Hewett reported that as late as 1858 the roof still remained in place.[35] A widowed Mrs. Kozlowski told Adolph Bandelier that her husband had removed the timbers and used them to build or roof structures (outhouses) on his property. Bandelier visited the site in 1880 and wrote of it, "The ruins first strike his [the tourist's] view: the red walls of the church stand boldly out on the barren mesilla , and to the north of it there are two low brown ridges, the remnants of the Indian houses."[36]

In 1915 a significant chapter in New World archaeology was inaugurated with the beginning of excavation at Pecos by Alfred Vincent Kidder, who was followed by Jesse L. Nusbaum of the Museum of New Mexico.
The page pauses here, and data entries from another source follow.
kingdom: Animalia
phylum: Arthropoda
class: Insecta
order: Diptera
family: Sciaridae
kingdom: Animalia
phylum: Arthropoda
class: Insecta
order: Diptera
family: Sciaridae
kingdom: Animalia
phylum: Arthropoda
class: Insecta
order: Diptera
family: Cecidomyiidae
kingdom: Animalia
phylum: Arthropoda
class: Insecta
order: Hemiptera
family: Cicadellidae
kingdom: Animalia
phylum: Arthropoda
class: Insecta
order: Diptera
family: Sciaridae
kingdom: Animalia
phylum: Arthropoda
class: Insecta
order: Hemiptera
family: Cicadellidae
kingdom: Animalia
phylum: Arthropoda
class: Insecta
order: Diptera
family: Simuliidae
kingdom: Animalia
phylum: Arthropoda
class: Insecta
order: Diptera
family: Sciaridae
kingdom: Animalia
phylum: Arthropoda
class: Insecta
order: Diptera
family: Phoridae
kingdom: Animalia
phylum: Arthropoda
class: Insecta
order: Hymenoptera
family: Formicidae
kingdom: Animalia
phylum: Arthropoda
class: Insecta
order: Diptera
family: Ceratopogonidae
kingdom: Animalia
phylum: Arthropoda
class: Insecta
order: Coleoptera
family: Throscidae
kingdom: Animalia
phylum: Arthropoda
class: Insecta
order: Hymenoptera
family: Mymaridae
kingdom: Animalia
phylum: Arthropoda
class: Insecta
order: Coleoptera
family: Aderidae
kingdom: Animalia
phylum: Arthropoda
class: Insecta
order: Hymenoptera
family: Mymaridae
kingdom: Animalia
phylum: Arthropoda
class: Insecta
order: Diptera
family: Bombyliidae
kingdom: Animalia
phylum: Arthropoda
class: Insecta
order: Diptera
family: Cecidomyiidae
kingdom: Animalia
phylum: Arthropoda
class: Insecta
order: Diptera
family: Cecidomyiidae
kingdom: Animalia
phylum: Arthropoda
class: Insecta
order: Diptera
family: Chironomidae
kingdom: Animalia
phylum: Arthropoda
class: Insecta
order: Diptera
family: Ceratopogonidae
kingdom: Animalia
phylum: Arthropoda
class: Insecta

The site was registered as a state monument in 1935, and in 1965 it was elevated to National Monument status, administered by the National Park Service. The area of the monument was further increased in the 1970s with the donation of additional land.[37] A new interpretive center was added early in the 1980s.

The imposing red mass of the church dominates the site and the valley—an earthen lump that can be seen from miles away. Visiting the site, one will see not only the church and convento ruins and the pueblo structure but also the stabilized foundations of the second church, easily ascertained by its dentilated profile—the foundation of the "six towers" cited by Vetancurt. On the narrow mesilla at Pecos, one derives a clear picture not only of the sequencing of the four structures that occupied the land over a period of two centuries, but also of the relationship of the church to the pueblo. At first the church was separate from the pueblo; later, perhaps for defense, the church was closer or even abutting the village; but it was always a distinct entity that relied primarily on the topography of the ridge for its sense of connection.